The quantum internet will allow quantum-secure communication on a global scale. A new collaborative project between the UK and Canada, that has been awarded funding from the Quantum Communications Hub, will establish a key satellite link for quantum communication across the Atlantic.
Quantum key distribution (QKD) is a method for distributing encryption keys which is secure against eavesdropping or decryption. QKD is being rolled out worldwide across terrestrial, fibre-based networks. For intercontinental distances, QKD will have to rely on satellites, which exchange particles of light called photons with ground stations to generate the encryption keys.

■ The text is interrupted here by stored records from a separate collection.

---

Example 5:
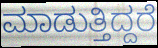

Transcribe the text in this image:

ಮಾಡುತ್ತಿದ್ದರೆ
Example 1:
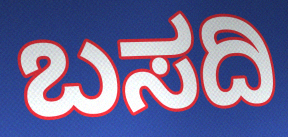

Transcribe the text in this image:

ಬಸದಿ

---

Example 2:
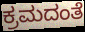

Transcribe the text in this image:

ಕ್ರಮದಂತೆ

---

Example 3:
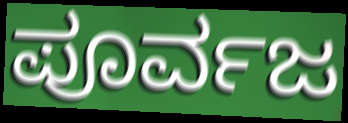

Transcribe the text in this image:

ಪೂರ್ವಜ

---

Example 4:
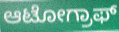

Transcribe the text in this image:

ಆಟೋಗ್ರಾಫ್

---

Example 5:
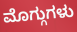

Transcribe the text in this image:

ಮೊಗ್ಗುಗಳು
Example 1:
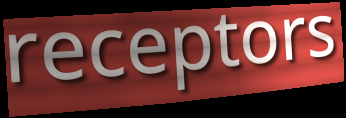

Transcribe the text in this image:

receptors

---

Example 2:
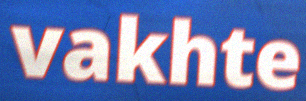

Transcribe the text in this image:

vakhte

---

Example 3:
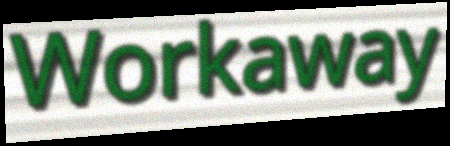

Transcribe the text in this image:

Workaway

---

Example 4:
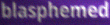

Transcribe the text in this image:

blasphemed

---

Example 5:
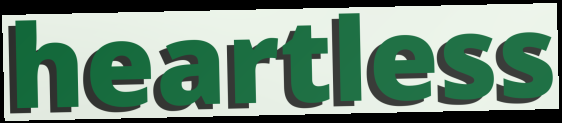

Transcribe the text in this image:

heartless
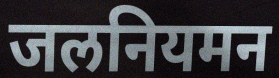
जलनियमन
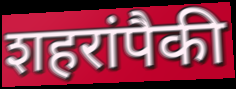
शहरांपैकी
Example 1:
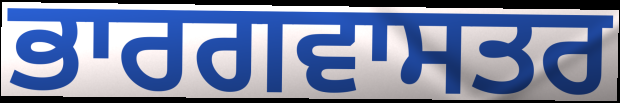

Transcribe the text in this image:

ਭਾਰਗਵਾਸਤਰ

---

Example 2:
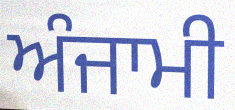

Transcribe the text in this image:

ਅੰਜਾਮੀ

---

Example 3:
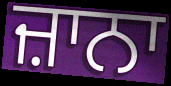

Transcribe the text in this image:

ਜ਼ਾਨਾ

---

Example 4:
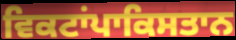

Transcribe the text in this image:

ਵਿਕਟਾਂਪਾਕਿਸਤਾਨ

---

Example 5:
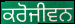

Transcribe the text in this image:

ਕਰੋਜੀਵਨ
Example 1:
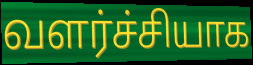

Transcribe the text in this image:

வளர்ச்சியாக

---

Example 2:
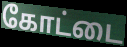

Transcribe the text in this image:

கோட்டை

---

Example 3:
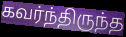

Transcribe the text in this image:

கவர்ந்திருந்த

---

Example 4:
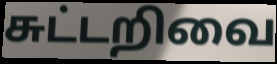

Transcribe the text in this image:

சுட்டறிவை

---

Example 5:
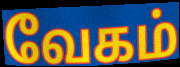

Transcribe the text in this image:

வேகம்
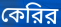
কেরির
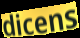
dicens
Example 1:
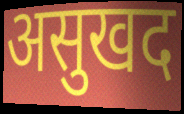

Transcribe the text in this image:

असुखद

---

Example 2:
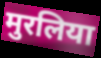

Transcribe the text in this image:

मुरलिया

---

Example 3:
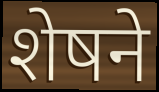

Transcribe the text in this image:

शेषने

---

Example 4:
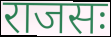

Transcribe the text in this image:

राजसः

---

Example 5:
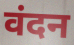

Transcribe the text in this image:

वंदन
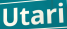
Utari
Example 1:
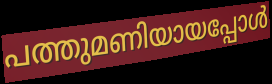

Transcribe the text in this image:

പത്തുമണിയായപ്പോൾ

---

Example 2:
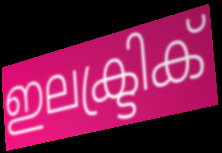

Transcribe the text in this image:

ഇലക്ട്രിക്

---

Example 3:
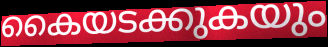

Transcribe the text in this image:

കൈയടക്കുകയും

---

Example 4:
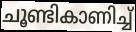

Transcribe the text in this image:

ചൂണ്ടികാണിച്ച്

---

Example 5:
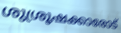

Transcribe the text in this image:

ശുശ്രൂഷക്കാരോട്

The Quantum Encryption and Science Satellite (QEYSSat), led by the Canadian Space Agency and supported by researchers at the University of Waterloo, is currently on track to be launched into a low-earth orbit in early 2024. The new project awarded by the Hub to researchers at Heriot-Watt University will allow connections from UK-based ground stations to QEYSSat using a new high-rate entangled photon source.

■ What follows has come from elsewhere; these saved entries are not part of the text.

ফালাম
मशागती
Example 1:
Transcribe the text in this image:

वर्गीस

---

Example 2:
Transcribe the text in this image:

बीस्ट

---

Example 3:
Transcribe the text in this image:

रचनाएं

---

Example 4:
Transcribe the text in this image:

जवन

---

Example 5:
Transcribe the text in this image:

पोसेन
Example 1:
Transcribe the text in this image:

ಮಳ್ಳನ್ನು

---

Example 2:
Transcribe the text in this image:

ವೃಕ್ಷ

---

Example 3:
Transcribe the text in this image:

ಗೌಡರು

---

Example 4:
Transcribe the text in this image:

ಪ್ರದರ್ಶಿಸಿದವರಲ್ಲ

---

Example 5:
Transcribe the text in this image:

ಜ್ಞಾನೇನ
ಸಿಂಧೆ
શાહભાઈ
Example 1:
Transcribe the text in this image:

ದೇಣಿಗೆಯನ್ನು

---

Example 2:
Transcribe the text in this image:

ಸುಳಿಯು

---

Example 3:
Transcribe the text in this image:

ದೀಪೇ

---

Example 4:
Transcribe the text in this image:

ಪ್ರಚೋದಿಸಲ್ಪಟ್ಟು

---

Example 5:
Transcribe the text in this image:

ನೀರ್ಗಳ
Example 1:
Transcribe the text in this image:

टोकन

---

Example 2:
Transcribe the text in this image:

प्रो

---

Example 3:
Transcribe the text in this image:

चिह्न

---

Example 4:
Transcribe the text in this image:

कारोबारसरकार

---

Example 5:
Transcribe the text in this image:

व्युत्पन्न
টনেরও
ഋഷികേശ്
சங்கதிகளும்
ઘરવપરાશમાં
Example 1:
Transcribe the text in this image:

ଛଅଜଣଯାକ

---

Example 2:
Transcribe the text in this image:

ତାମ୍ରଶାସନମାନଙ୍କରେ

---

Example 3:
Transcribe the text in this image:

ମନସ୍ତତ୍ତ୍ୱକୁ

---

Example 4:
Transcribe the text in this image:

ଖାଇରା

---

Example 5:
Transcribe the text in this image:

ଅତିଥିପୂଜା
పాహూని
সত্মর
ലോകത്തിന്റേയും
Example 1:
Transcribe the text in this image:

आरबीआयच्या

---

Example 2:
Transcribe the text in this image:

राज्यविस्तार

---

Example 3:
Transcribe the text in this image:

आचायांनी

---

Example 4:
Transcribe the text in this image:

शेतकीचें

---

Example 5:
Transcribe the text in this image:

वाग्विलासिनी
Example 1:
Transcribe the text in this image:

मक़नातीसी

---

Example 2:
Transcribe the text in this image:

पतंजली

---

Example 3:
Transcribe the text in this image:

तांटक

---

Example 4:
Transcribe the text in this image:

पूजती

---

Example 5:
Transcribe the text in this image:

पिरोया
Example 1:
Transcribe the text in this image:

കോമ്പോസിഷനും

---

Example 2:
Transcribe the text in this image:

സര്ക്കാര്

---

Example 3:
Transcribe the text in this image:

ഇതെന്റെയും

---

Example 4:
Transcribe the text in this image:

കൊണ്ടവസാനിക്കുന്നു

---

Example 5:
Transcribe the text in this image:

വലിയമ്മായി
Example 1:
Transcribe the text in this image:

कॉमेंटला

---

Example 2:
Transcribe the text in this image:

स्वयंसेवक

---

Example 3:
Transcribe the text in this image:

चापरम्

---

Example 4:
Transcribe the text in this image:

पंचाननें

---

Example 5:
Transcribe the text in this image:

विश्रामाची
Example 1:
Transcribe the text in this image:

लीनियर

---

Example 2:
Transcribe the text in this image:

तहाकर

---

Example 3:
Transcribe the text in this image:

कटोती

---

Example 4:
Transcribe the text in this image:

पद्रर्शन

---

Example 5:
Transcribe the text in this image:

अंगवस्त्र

Professor Thomas Jennewein, faculty member at the University of Waterloo’s Institute for Quantum Computing, and QEYSSat Science Team lead scientist said:
“I am very excited as this new collaborative project allows us to extend our Canadian network to our UK partners, who are developing innovative solutions for high-rate photon pair sources, and to also study the interface between satellite links and ground networks.”
Quantum key distribution requires the exchange of individual photons—light particles—between sender and receiver. A unique feature of QEYSSat when compared to other quantum satellites is having the quantum receiver on the satellite. Putting sensitive detectors in space has challenges but enables photonic uplinks in addition to downlinks, which allows us to test how new quantum sources on the ground improve the uplink quality.
The research teams on both sides of the Atlantic will exploit the uplink feature and develop quantum sources capable of distributing pairs of entangled photons from the ground to QEYSSat, as well as simultaneously to remote terrestrial fibre networks. Entanglement is the unique property of quantum physics that gives correlations – stronger than any with which we are familiar in everyday life – between two or more quantum systems, even when these are separated by large distances. This correlation allows the ground stations, which are often located outside of cities to benefit from reduced levels of light pollution and atmospheric turbulence, to connect to metropolitan fibre networks, thus enabling truly intercontinental quantum networks between end users in the UK and Canada.
Professor Alessandro Fedrizzi, lead investigator for Heriot-Watt University said:
“The QEYSSat satellite will be one of the most advanced quantum satellites in orbit, and this new collaboration will allow us to conduct quantum experiments including secure encryption on a truly global scale.”
This project also augments the work already being carried out by the Quantum Communications Hub – funded through the UK National Quantum Technologies Programme – in its extensive programme of work on satellite QKD. The Hub, which includes Fedrizzi and his group in its investigating team, is developing a satellite QKD In-Orbit Demonstrator (IOD) which includes a CubeSat (small satellite) and an optical ground station, both of which will be fitted with Hub-developed quantum technologies. The technology developed through this project will directly complement the Hub’s IOD when this is launched later in the Hub project lifetime.
Further progress towards a global quantum secured communications network in space is being made through another on-going project that received funding bilaterally from the UK (via Innovate UK) and Canada (via Natural Sciences and Engineering Research Council of Canada) in November 2020, which will further expand the capabilities of the QEYSSat mission. The consortium project, ‘ReFQ’, which is jointly led by Quantum Communications Hub partners Craft Prospect (UK team) and the University of Waterloo (Canadian team together with Honeywell Canada, the Canadian Space Agency, and the University of Calgary), aims to integrate a source of quantum signals developed by Hub partners the Universities of Bristol and Strathclyde with a novel protocol devised by the University of Waterloo team. This system will enable the QEYSSat microsatellite to transmit quantum signals using auto-compensation that will simplify the alignment between space and ground quantum states. The transmitter will connect with ground stations on both sides of the Atlantic, acting as a proof-of-concept demonstration for a global quantum secured communications network.